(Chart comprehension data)
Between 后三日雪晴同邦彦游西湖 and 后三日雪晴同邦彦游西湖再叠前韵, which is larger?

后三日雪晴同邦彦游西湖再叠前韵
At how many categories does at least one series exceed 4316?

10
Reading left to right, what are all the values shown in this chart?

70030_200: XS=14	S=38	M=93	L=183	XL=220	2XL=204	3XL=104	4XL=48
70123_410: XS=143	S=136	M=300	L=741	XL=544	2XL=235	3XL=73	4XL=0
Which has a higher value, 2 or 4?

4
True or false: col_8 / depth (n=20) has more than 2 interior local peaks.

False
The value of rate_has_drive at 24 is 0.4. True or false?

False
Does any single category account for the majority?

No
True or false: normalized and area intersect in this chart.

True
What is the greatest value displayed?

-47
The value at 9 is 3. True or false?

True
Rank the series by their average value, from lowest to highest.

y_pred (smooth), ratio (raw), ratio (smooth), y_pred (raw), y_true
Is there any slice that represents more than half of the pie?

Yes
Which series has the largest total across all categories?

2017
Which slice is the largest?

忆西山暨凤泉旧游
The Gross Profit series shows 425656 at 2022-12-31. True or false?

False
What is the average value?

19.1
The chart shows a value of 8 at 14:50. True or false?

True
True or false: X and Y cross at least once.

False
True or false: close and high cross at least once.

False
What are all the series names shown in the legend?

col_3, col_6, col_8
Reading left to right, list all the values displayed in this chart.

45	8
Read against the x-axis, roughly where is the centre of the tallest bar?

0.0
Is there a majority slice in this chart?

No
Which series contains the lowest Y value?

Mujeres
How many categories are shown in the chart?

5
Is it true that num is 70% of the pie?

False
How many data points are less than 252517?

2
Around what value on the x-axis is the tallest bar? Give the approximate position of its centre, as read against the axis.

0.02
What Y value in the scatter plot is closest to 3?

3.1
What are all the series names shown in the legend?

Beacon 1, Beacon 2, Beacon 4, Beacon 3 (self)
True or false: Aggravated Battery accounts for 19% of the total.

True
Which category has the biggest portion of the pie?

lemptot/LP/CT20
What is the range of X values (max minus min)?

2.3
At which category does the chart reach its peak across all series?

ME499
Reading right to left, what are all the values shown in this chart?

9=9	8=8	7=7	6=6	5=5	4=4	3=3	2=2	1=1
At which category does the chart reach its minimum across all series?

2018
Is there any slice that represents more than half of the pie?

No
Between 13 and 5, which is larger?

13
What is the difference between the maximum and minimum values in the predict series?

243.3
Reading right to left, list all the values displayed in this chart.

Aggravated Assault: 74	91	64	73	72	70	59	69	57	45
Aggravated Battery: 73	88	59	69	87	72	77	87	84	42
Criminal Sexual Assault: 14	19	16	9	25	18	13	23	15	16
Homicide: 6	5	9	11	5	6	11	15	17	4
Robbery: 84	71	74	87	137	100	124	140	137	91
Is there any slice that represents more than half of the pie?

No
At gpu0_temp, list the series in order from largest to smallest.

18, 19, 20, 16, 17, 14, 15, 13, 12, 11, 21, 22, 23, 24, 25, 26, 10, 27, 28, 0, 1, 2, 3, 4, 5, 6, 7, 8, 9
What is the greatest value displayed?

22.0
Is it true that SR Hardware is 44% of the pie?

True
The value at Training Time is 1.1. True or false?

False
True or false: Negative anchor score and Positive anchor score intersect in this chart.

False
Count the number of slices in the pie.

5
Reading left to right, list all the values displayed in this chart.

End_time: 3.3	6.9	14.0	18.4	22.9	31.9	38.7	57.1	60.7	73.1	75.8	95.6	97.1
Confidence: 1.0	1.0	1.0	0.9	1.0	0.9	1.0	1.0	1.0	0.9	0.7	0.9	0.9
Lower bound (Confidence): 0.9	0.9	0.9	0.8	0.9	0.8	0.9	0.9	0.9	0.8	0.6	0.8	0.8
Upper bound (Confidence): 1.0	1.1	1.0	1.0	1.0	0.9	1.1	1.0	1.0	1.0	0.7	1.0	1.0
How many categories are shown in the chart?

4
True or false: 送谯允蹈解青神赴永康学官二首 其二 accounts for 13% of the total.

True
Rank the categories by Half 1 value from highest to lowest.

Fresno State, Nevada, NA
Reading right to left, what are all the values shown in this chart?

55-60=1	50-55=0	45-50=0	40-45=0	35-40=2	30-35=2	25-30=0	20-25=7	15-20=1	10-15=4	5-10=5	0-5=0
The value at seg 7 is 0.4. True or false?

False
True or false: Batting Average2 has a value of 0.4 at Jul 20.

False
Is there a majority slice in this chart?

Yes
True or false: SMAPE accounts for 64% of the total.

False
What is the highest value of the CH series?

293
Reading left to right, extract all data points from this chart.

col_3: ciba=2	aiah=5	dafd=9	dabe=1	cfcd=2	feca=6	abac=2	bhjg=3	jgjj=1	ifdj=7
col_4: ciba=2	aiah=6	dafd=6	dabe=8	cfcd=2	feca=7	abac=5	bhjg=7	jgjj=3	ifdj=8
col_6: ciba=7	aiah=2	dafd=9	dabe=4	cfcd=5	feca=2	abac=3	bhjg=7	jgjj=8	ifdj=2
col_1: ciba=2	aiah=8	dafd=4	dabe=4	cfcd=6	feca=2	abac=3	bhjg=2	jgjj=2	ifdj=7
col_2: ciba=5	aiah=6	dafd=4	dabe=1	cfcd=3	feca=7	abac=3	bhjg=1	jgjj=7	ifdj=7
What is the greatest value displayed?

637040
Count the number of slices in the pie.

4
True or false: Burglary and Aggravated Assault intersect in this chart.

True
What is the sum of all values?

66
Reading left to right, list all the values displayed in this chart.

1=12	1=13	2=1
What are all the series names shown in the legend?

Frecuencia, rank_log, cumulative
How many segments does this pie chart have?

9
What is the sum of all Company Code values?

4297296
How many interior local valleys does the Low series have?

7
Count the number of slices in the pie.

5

- _Job_: Reproduce every item above word for word, keeping them in their original order.

- _Result of the exercise_:
Between 后三日雪晴同邦彦游西湖 and 后三日雪晴同邦彦游西湖再叠前韵, which is larger?

后三日雪晴同邦彦游西湖再叠前韵
At how many categories does at least one series exceed 4316?

10
Reading left to right, what are all the values shown in this chart?

70030_200: XS=14	S=38	M=93	L=183	XL=220	2XL=204	3XL=104	4XL=48
70123_410: XS=143	S=136	M=300	L=741	XL=544	2XL=235	3XL=73	4XL=0
Which has a higher value, 2 or 4?

4
True or false: col_8 / depth (n=20) has more than 2 interior local peaks.

False
The value of rate_has_drive at 24 is 0.4. True or false?

False
Does any single category account for the majority?

No
True or false: normalized and area intersect in this chart.

True
What is the greatest value displayed?

-47
The value at 9 is 3. True or false?

True
Rank the series by their average value, from lowest to highest.

y_pred (smooth), ratio (raw), ratio (smooth), y_pred (raw), y_true
Is there any slice that represents more than half of the pie?

Yes
Which series has the largest total across all categories?

2017
Which slice is the largest?

忆西山暨凤泉旧游
The Gross Profit series shows 425656 at 2022-12-31. True or false?

False
What is the average value?

19.1
The chart shows a value of 8 at 14:50. True or false?

True
True or false: X and Y cross at least once.

False
True or false: close and high cross at least once.

False
What are all the series names shown in the legend?

col_3, col_6, col_8
Reading left to right, list all the values displayed in this chart.

45	8
Read against the x-axis, roughly where is the centre of the tallest bar?

0.0
Is there a majority slice in this chart?

No
Which series contains the lowest Y value?

Mujeres
How many categories are shown in the chart?

5
Is it true that num is 70% of the pie?

False
How many data points are less than 252517?

2
Around what value on the x-axis is the tallest bar? Give the approximate position of its centre, as read against the axis.

0.02
What Y value in the scatter plot is closest to 3?

3.1
What are all the series names shown in the legend?

Beacon 1, Beacon 2, Beacon 4, Beacon 3 (self)
True or false: Aggravated Battery accounts for 19% of the total.

True
Which category has the biggest portion of the pie?

lemptot/LP/CT20
What is the range of X values (max minus min)?

2.3
At which category does the chart reach its peak across all series?

ME499
Reading right to left, what are all the values shown in this chart?

9=9	8=8	7=7	6=6	5=5	4=4	3=3	2=2	1=1
At which category does the chart reach its minimum across all series?

2018
Is there any slice that represents more than half of the pie?

No
Between 13 and 5, which is larger?

13
What is the difference between the maximum and minimum values in the predict series?

243.3
Reading right to left, list all the values displayed in this chart.

Aggravated Assault: 74	91	64	73	72	70	59	69	57	45
Aggravated Battery: 73	88	59	69	87	72	77	87	84	42
Criminal Sexual Assault: 14	19	16	9	25	18	13	23	15	16
Homicide: 6	5	9	11	5	6	11	15	17	4
Robbery: 84	71	74	87	137	100	124	140	137	91
Is there any slice that represents more than half of the pie?

No
At gpu0_temp, list the series in order from largest to smallest.

18, 19, 20, 16, 17, 14, 15, 13, 12, 11, 21, 22, 23, 24, 25, 26, 10, 27, 28, 0, 1, 2, 3, 4, 5, 6, 7, 8, 9
What is the greatest value displayed?

22.0
Is it true that SR Hardware is 44% of the pie?

True
The value at Training Time is 1.1. True or false?

False
True or false: Negative anchor score and Positive anchor score intersect in this chart.

False
Count the number of slices in the pie.

5
Reading left to right, list all the values displayed in this chart.

End_time: 3.3	6.9	14.0	18.4	22.9	31.9	38.7	57.1	60.7	73.1	75.8	95.6	97.1
Confidence: 1.0	1.0	1.0	0.9	1.0	0.9	1.0	1.0	1.0	0.9	0.7	0.9	0.9
Lower bound (Confidence): 0.9	0.9	0.9	0.8	0.9	0.8	0.9	0.9	0.9	0.8	0.6	0.8	0.8
Upper bound (Confidence): 1.0	1.1	1.0	1.0	1.0	0.9	1.1	1.0	1.0	1.0	0.7	1.0	1.0
How many categories are shown in the chart?

4
True or false: 送谯允蹈解青神赴永康学官二首 其二 accounts for 13% of the total.

True
Rank the categories by Half 1 value from highest to lowest.

Fresno State, Nevada, NA
Reading right to left, what are all the values shown in this chart?

55-60=1	50-55=0	45-50=0	40-45=0	35-40=2	30-35=2	25-30=0	20-25=7	15-20=1	10-15=4	5-10=5	0-5=0
The value at seg 7 is 0.4. True or false?

False
True or false: Batting Average2 has a value of 0.4 at Jul 20.

False
Is there a majority slice in this chart?

Yes
True or false: SMAPE accounts for 64% of the total.

False
What is the highest value of the CH series?

293
Reading left to right, extract all data points from this chart.

col_3: ciba=2	aiah=5	dafd=9	dabe=1	cfcd=2	feca=6	abac=2	bhjg=3	jgjj=1	ifdj=7
col_4: ciba=2	aiah=6	dafd=6	dabe=8	cfcd=2	feca=7	abac=5	bhjg=7	jgjj=3	ifdj=8
col_6: ciba=7	aiah=2	dafd=9	dabe=4	cfcd=5	feca=2	abac=3	bhjg=7	jgjj=8	ifdj=2
col_1: ciba=2	aiah=8	dafd=4	dabe=4	cfcd=6	feca=2	abac=3	bhjg=2	jgjj=2	ifdj=7
col_2: ciba=5	aiah=6	dafd=4	dabe=1	cfcd=3	feca=7	abac=3	bhjg=1	jgjj=7	ifdj=7
What is the greatest value displayed?

637040
Count the number of slices in the pie.

4
True or false: Burglary and Aggravated Assault intersect in this chart.

True
What is the sum of all values?

66
Reading left to right, list all the values displayed in this chart.

1=12	1=13	2=1
What are all the series names shown in the legend?

Frecuencia, rank_log, cumulative
How many segments does this pie chart have?

9
What is the sum of all Company Code values?

4297296
How many interior local valleys does the Low series have?

7
Count the number of slices in the pie.

5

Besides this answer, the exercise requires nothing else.